# TRY IT:
Wherever a line in the records below contains "Left", copy that line.

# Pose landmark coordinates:
>>

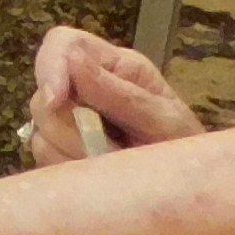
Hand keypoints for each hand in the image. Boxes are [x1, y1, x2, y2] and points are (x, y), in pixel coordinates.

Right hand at [27, 24, 198, 159]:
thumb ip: (120, 94)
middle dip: (71, 128)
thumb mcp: (165, 121)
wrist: (193, 190)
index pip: (63, 43)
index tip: (56, 101)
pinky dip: (69, 170)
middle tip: (108, 151)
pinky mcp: (62, 150)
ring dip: (74, 153)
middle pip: (44, 94)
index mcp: (113, 67)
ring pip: (41, 130)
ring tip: (113, 166)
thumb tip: (73, 57)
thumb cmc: (187, 149)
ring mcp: (69, 119)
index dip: (51, 66)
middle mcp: (84, 87)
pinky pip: (45, 157)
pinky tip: (98, 175)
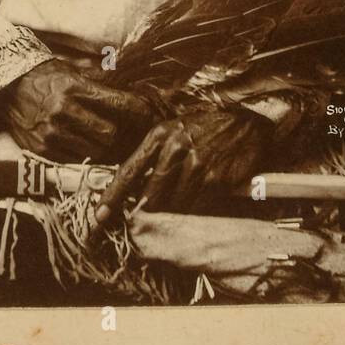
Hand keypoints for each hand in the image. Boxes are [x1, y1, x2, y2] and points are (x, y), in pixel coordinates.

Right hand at [0, 59, 153, 162]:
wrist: (6, 88)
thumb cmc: (45, 77)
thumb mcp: (72, 70)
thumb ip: (101, 78)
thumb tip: (133, 82)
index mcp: (75, 87)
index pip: (118, 102)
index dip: (139, 111)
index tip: (149, 114)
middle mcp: (64, 110)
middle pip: (110, 133)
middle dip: (120, 133)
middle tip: (126, 131)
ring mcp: (51, 133)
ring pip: (95, 151)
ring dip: (105, 148)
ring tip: (107, 141)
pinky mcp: (41, 150)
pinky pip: (75, 161)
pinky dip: (84, 156)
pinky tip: (85, 146)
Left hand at [94, 107, 273, 223]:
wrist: (246, 123)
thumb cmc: (204, 128)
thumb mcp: (173, 130)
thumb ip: (153, 156)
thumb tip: (132, 189)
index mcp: (159, 135)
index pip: (129, 171)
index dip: (112, 197)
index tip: (99, 216)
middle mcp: (176, 149)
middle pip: (149, 195)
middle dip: (143, 212)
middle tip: (140, 221)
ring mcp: (197, 166)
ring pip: (172, 205)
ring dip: (169, 213)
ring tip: (172, 209)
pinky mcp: (215, 181)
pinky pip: (195, 207)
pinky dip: (191, 210)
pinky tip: (195, 202)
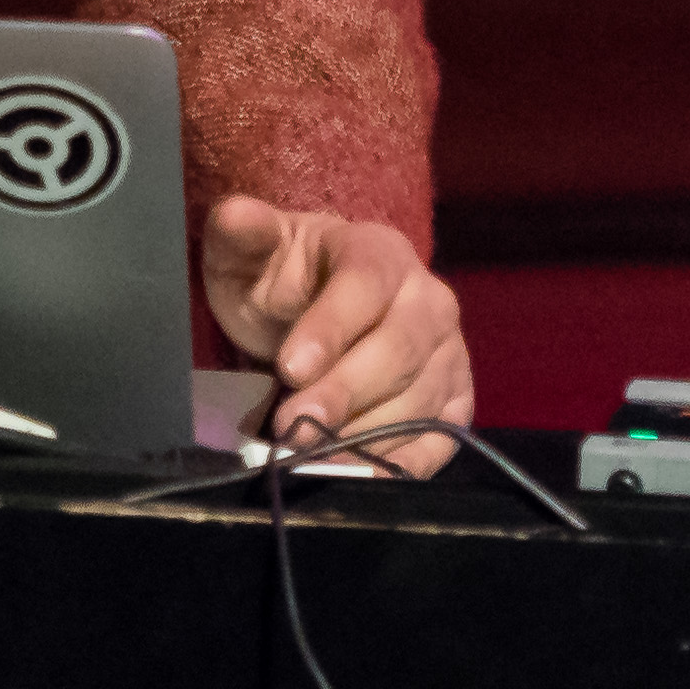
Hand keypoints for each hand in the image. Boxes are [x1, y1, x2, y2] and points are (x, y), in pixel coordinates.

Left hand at [198, 197, 472, 472]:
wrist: (314, 312)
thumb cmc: (281, 282)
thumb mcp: (251, 254)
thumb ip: (242, 233)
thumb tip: (235, 214)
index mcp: (381, 253)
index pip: (366, 286)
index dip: (331, 328)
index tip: (289, 367)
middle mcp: (429, 301)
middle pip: (399, 350)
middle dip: (343, 392)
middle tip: (291, 427)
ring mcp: (449, 354)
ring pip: (419, 399)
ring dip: (364, 434)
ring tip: (312, 457)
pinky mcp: (454, 402)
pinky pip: (441, 438)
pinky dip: (403, 463)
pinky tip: (359, 475)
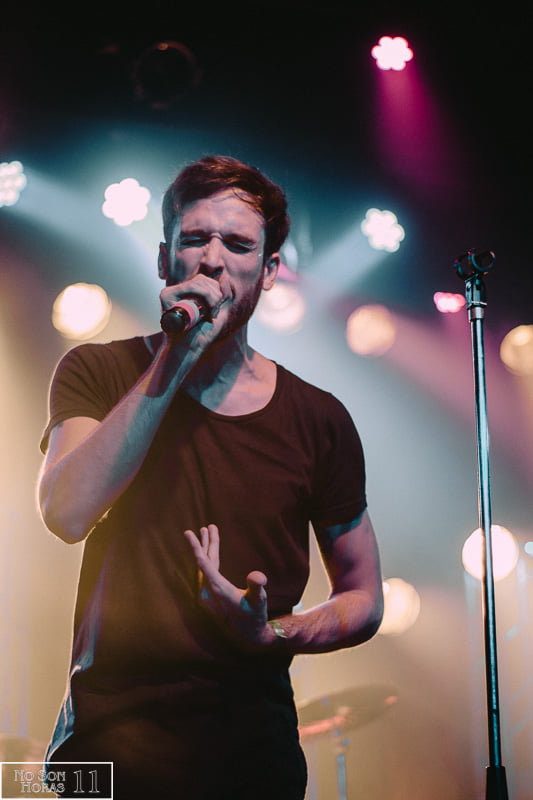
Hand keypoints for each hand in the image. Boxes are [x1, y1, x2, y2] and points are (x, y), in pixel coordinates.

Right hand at [160, 273, 231, 348]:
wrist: (189, 348)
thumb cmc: (201, 334)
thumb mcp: (219, 312)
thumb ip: (224, 295)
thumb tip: (225, 276)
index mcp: (188, 294)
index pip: (205, 280)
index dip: (216, 291)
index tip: (215, 309)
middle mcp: (178, 291)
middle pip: (202, 279)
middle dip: (215, 295)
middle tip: (212, 313)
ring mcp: (171, 293)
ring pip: (198, 281)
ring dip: (211, 297)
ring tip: (208, 314)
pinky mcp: (166, 296)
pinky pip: (190, 286)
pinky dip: (204, 296)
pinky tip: (203, 311)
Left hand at [183, 524, 276, 651]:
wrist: (250, 634)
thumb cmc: (255, 615)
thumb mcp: (259, 601)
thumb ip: (256, 588)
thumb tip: (258, 577)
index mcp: (217, 588)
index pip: (203, 563)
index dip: (196, 547)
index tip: (188, 533)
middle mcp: (209, 590)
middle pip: (204, 561)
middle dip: (205, 542)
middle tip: (206, 526)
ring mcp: (209, 593)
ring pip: (206, 566)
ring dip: (208, 549)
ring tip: (207, 532)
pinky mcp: (212, 595)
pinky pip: (207, 572)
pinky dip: (209, 559)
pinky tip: (211, 554)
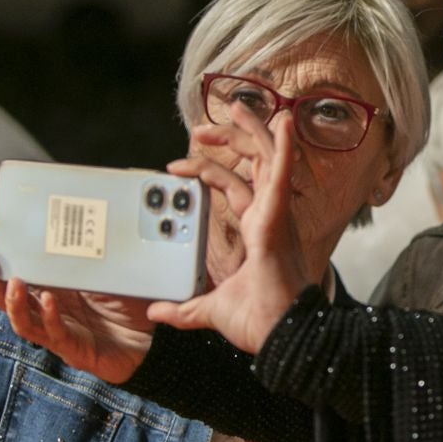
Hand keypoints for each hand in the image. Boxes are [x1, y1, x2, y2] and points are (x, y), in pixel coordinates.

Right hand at [0, 231, 155, 383]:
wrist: (152, 341)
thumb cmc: (129, 306)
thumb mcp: (108, 272)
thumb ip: (93, 254)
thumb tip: (86, 218)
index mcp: (52, 290)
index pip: (16, 274)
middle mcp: (49, 311)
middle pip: (6, 298)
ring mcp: (58, 332)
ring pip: (23, 320)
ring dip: (14, 301)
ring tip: (13, 281)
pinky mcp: (74, 349)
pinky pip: (55, 334)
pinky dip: (50, 316)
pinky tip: (50, 300)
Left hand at [146, 107, 310, 354]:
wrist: (282, 336)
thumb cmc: (262, 323)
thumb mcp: (212, 310)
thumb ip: (186, 308)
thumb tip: (158, 312)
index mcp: (260, 230)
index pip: (239, 187)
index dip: (212, 170)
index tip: (178, 165)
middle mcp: (271, 216)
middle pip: (255, 163)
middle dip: (230, 139)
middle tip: (201, 128)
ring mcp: (277, 215)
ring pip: (266, 158)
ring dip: (249, 130)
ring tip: (233, 106)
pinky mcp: (277, 218)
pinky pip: (283, 174)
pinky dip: (284, 147)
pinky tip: (283, 122)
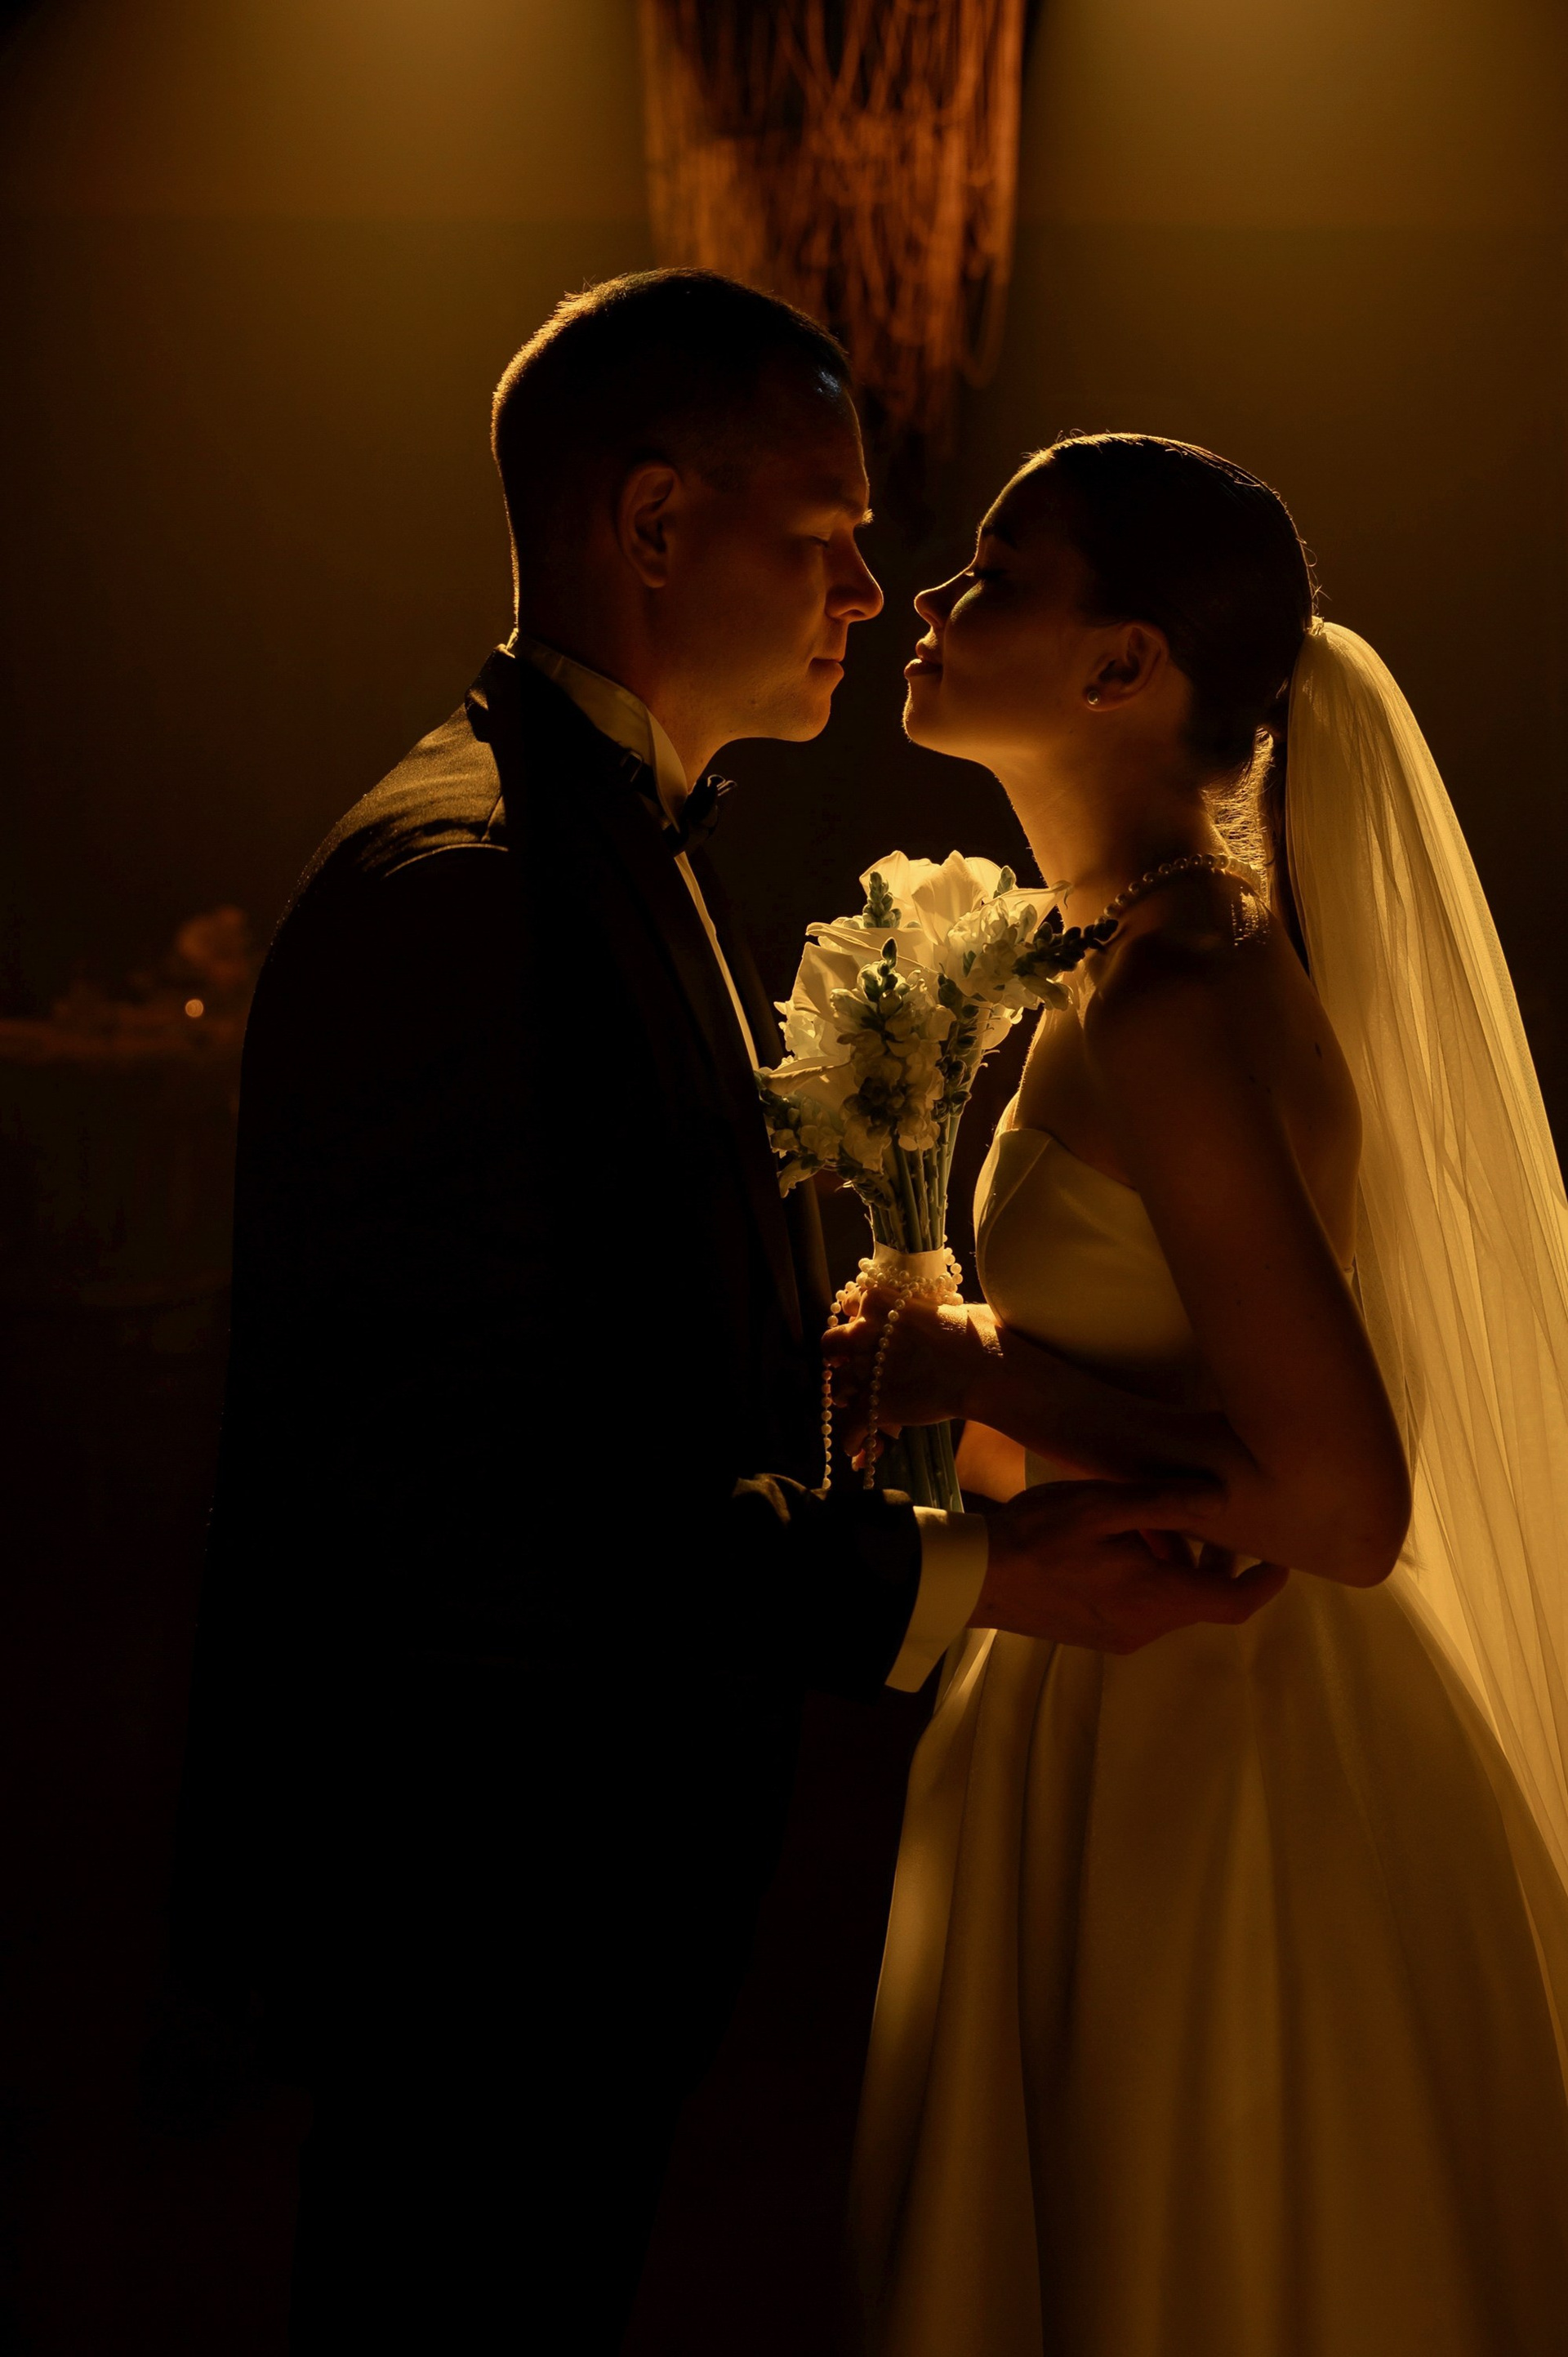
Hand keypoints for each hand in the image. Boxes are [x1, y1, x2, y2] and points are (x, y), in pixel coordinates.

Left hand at [822, 1284, 991, 1450]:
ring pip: (837, 1387)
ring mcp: (865, 1371)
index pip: (850, 1305)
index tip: (863, 1331)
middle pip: (830, 1344)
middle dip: (838, 1358)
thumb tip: (920, 1316)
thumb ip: (914, 1311)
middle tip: (849, 1367)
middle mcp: (863, 1333)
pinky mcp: (872, 1406)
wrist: (983, 1367)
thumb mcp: (937, 1306)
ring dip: (845, 1398)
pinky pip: (849, 1427)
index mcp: (878, 1301)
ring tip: (856, 1408)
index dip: (855, 1321)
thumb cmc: (975, 1333)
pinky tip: (858, 1449)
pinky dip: (852, 1440)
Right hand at [974, 1478, 1287, 1653]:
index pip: (1234, 1603)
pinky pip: (1141, 1607)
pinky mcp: (1095, 1634)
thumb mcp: (1103, 1505)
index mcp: (1157, 1599)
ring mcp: (1118, 1636)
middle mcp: (1145, 1628)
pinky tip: (1120, 1542)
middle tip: (1212, 1517)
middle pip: (1202, 1599)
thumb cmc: (1037, 1536)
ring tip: (1152, 1518)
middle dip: (1215, 1560)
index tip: (1282, 1557)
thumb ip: (1165, 1501)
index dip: (1266, 1582)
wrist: (975, 1578)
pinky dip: (1150, 1576)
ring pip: (1170, 1600)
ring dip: (1176, 1564)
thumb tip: (1224, 1499)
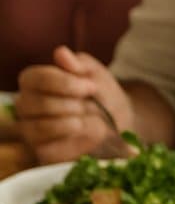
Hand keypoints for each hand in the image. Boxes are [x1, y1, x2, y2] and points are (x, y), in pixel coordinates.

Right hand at [14, 46, 133, 163]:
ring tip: (88, 117)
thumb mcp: (95, 73)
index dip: (64, 83)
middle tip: (91, 104)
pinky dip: (72, 138)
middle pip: (36, 104)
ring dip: (72, 121)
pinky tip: (84, 130)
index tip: (90, 87)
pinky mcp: (42, 151)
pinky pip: (48, 148)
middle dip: (71, 104)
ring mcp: (30, 129)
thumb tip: (61, 52)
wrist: (120, 120)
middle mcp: (26, 105)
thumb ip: (78, 64)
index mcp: (33, 81)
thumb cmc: (101, 93)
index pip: (35, 79)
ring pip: (40, 126)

<<

# OUTPUT BELOW:
Left hand at [94, 107, 273, 223]:
Left hand at [198, 197, 472, 472]:
Left hand at [183, 524, 276, 651]:
Left hand at [146, 107, 310, 354]:
Left hand at [822, 1284, 991, 1450]:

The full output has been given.